Are you waiting for TF? Or, something else?


Regards,

Geoff


----------



## otto (Jan 1, 1970)

Were waiting till you tell us where you got that Zoot suit!  just needs a feather in the hat about two feet long, and a watch chain and fob about 3 feet. I want mine in bright green!


----------



## Moebius (Mar 15, 2007)

geoffdude said:


> Well Frank?
> 
> Are you waiting for TF? Or, something else?
> 
> ...


Well, seeing as how GL hasn't been announced yet. And Marvel hasn't approved a publicity shot of the BW yet. I guess it will take more than a couple of days to get something up. But something is coming. How about a test shot image of the Bat Pod instead?


----------



## geoffdude (Mar 31, 2009)

Moebius said:


> Well, seeing as how GL hasn't been announced yet. And Marvel hasn't approved a publicity shot of the BW yet. I guess it will take more than a couple of days to get something up. But something is coming. How about a test shot image of the Bat Pod instead?

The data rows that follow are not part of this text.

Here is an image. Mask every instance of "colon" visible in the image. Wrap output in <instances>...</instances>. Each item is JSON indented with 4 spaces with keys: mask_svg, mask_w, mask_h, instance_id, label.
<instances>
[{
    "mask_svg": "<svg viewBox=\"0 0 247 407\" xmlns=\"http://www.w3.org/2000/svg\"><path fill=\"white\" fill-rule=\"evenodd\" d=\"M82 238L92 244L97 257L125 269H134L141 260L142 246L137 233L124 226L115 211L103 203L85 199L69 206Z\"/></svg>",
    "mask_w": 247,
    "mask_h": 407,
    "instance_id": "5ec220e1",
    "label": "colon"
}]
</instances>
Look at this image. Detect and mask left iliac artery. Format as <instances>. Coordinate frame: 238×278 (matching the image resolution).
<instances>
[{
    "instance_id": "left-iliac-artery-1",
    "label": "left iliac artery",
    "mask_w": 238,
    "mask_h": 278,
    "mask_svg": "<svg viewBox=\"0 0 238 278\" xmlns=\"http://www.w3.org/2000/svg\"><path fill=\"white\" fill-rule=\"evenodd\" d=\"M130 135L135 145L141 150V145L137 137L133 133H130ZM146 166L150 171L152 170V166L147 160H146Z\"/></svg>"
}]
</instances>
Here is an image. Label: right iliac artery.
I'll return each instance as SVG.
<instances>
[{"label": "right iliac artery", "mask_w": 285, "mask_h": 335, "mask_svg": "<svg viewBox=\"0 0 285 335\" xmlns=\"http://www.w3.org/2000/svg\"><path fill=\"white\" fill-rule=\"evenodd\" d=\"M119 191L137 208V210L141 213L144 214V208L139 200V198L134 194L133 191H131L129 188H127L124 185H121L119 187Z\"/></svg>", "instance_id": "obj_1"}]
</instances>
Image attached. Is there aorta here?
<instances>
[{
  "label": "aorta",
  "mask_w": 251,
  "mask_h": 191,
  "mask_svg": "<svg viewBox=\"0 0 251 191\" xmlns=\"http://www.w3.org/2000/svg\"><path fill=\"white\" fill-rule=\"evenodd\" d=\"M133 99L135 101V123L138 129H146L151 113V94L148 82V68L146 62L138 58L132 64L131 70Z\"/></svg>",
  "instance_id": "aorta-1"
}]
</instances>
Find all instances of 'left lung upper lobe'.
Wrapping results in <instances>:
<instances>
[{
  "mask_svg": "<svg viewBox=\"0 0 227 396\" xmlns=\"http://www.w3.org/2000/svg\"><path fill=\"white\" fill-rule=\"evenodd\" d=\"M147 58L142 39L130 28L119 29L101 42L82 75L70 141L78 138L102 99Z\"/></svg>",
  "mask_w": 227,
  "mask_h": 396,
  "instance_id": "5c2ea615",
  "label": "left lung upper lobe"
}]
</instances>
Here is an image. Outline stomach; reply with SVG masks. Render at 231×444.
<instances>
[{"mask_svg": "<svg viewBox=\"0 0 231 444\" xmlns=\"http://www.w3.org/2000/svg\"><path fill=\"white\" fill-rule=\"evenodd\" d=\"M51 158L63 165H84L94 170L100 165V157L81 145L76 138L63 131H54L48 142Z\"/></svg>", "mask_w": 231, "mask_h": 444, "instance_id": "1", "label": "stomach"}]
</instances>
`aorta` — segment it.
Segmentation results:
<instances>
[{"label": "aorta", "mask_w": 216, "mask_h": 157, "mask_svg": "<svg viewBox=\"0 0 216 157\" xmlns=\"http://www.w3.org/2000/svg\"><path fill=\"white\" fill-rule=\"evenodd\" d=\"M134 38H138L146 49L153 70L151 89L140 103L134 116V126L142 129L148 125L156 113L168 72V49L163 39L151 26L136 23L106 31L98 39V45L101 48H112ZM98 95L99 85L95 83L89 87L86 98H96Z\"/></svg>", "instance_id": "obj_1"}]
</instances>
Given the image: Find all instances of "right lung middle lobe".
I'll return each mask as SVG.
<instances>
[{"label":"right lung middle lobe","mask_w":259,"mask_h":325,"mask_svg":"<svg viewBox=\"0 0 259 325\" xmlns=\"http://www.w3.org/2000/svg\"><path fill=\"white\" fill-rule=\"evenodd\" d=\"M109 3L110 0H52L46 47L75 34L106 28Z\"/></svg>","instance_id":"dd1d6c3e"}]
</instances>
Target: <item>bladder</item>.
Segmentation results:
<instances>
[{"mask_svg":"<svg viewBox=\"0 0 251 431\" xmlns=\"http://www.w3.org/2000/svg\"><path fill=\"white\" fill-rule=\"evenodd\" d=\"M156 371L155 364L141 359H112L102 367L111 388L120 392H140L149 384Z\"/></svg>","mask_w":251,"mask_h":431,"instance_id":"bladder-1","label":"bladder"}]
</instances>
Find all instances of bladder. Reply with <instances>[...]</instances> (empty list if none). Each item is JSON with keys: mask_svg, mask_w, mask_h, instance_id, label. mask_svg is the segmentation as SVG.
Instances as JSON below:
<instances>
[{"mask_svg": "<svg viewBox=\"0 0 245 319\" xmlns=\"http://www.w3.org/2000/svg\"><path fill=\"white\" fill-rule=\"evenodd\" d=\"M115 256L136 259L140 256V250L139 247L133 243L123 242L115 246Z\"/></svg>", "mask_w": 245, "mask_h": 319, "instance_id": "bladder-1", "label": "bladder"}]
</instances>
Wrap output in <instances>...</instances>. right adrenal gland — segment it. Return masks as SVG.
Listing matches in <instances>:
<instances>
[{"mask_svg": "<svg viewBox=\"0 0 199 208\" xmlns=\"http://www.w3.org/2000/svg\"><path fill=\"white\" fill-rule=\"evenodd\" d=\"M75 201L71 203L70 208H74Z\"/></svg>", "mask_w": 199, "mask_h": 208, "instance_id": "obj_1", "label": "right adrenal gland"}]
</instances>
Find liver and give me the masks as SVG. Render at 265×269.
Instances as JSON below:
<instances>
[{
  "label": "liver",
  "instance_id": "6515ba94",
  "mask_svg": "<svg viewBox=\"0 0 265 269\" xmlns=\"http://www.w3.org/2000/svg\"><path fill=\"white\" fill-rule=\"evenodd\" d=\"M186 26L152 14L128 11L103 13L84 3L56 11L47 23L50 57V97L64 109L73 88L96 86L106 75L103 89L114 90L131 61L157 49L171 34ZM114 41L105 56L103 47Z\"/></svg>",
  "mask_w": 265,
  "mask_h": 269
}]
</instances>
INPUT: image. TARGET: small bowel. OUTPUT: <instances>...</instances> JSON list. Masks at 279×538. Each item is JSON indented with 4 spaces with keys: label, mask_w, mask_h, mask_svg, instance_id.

*OK... "Bat Pod" it is then.*

And since everyone is tired of my Zoot Suit, I'll change back into my work uniform. 










I model Halloween costumes... I'm not a Green Lantern you sillys. :wave:


----------



## otto (Jan 1, 1970)

How can anyone tire of Zoot Suits? The Fashion industries greatest, yet widely unappreciated, contribution to mens wear.


----------



## Boxster (Aug 11, 2005)

Bat-pod pics, YES!!!

B


----------



## Moebius (Mar 15, 2007)

Had to be partially blacked out, but this is the Bat Pod. Not finished, a few more pieces to add to it. Will show an image of it complete soon...


----------



## SJF (Dec 3, 1999)

That's nice!

Sean


----------



## Bwain no more (May 18, 2005)

VERY cool Frank! :thumbsup:
Tom


----------



## geoffdude (Mar 31, 2009)

Nice! Thanks Frank. With Batman 3 starting soon we may even get some cool Bat fig models too huh? (maybe..)

Regards,

Geoff


----------



## Paulbo (Sep 16, 2004)

Very cool!

I get the feeling that we're seeing a censored SAS photo from WWII with the blacked out areas.


----------



## geoffdude (Mar 31, 2009)

Paulbo said:


> Very cool!
> 
> I get the feeling that we're seeing a censored SAS photo from WWII with the blacked out areas.


Or a crime scene photo with mounds of drugs and cash spread out upon the table. :freak:


----------



## Boxster (Aug 11, 2005)

Thanks for the pic, Frank! So looking forward to this kit!!!

B


----------